Reality Vs Anti-Reality
"...Even after the final report of Charles Duelfer to Congress saying that Iraq did not have a significant WMD program, 72% of Bush supporters continue to believe that Iraq had actual WMD (47%) or a major program for developing them (25%). Fifty-six percent assume that most experts believe Iraq had actual WMD and 57% also assume, incorrectly, that Duelfer concluded Iraq had at least a major WMD program. Kerry supporters hold opposite beliefs on all these points...
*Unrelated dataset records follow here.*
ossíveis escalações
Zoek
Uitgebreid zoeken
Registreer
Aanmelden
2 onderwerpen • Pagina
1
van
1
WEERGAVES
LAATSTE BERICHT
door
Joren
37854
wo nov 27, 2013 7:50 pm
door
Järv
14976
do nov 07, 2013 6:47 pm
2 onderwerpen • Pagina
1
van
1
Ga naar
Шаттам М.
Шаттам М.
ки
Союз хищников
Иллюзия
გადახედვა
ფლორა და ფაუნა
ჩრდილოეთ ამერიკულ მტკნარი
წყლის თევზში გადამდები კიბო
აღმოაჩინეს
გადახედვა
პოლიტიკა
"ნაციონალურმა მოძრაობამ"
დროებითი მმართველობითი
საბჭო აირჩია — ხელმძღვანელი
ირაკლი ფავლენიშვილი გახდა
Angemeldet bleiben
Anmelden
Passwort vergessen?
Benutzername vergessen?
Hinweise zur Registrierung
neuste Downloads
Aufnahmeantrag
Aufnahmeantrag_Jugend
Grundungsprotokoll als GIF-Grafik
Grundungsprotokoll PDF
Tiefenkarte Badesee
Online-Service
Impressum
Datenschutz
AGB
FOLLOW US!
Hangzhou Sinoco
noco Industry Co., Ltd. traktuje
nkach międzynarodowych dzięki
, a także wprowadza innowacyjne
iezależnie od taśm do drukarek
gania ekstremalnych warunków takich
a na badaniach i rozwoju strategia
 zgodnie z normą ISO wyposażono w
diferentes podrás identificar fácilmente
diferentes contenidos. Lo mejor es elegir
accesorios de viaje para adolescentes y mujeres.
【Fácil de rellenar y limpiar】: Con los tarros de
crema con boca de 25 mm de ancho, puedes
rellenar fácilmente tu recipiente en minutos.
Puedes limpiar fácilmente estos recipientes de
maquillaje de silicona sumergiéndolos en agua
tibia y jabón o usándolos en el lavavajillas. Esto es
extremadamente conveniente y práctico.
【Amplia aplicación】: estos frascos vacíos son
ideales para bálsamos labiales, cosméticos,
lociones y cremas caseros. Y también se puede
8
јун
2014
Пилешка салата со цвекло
...This tendency of Bush supporters to ignore dissonant information extends to other realms as well
Bolding's mine. You know I refuse to get into political debates here - because I think both sides really are living in alternate realities.
I don't mean this ontologically - I'm not concerned with theory. My point is simply that alternate realities render any kind of meaningful shared analysis impossible.
I think this is the first example I've seen of hard evidence to back up my position.
Of course, it's also a great example of what reality-based vs faith-based really
I disagree with the 'both sides live in alternate realities' arguement. The point isn't meaningful shared analysis, this would be impossible. The point is that there's reality and fantasy. My opinion, or somebody else's opinion, lies somewhere on this spectrum. The question is who's opinion lies closer to the reality, which in the end is the truth of the matter. Thus this is why it makes sense to point out that Iraq has no WMD or plans to produce them. Faith is compensation for a lack of understanding of reality. It has its place, but when it used to cover for things that are proven as fact (such as the WMDs, how the grand canyon was formed, evolution), blind faith can be dangerous.